What went so horribly wrong between the hopeful beginnings in 1789 and the terror of 1793? Many things, as usual. Some of the worst weather in decades ruined several harvests and inspired a dangerous connection between the need for political reforms (i.e., a representative legislature) and the need to feed the hungry. Austrian military intervention inspired an equally dangerous tie between political radicalism and paranoiac xenophobia. Particularly important, though, according to Schama's most interestingly unfashionable thesis, the revolutionaries believed in their own Rousseauean rhetoric, their demagogic speeches and pamphlets (Marat and others were successful journalists), their repeated appeals to patriotic bloodshed. Schama writes, "From the first year . . . violence was not just an unfortunate side effect from which enlightened Patriots could selectively avert their eyes; it was the Revolution's source of collective energy. It was what made the Revolution revolutionary."

Schama's interpretation is deeply conservative (a viewpoint with a current vogue all its own), and he is quite aware that violence has brought other Jacobins to power in other child-eating revolutions. King Louis did not deserve the guillotine, Schama argues, and the supposed achievements of the revolution hardly justified all the other killing. When it ended, new taxes had replaced old taxes, and the poor remained as poor as ever. If there is one serious weakness in Schama's portrait, it is his intense antipathy toward the Jacobin leaders, the Robespierres and Marats, whom he presents less as misguided zealots than as monsters. Indeed, the guillotining of Robespierre in 1794, where Schama abruptly ends his chronicles of a ruined France, seems almost to give him a sense of grim satisfaction.

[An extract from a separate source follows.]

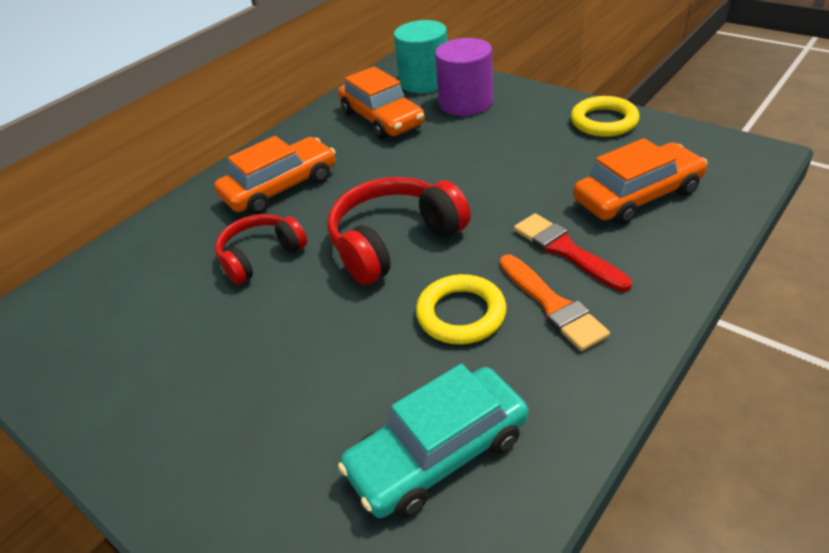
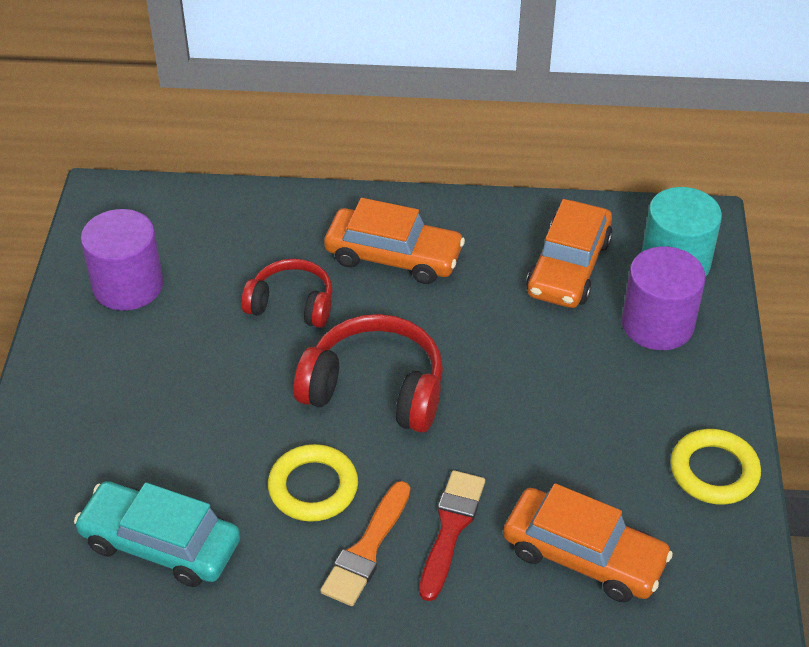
camera: 50 degrees right, 5 degrees up
(112, 354) = (128, 285): none -> purple cylinder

Still, there is no need for ideology to teach us such lessons when history does it so much more subtly -- by means of Napoleon's elephant and all the rest of what Schama calls history's "chaotic authenticity." Thus the Marquis de Condorcet, eminent mathematician, philosopher and advocate of the republic, ended fleeing for his life through the outskirts of Paris. Stopping at an inn, he ordered a restorative omelet. When asked how many eggs he wanted in it, he thoughtlessly asked for a dozen. He was promptly arrested as a suspicious character and locked up in a prison cell, where he was later found mysteriously dead.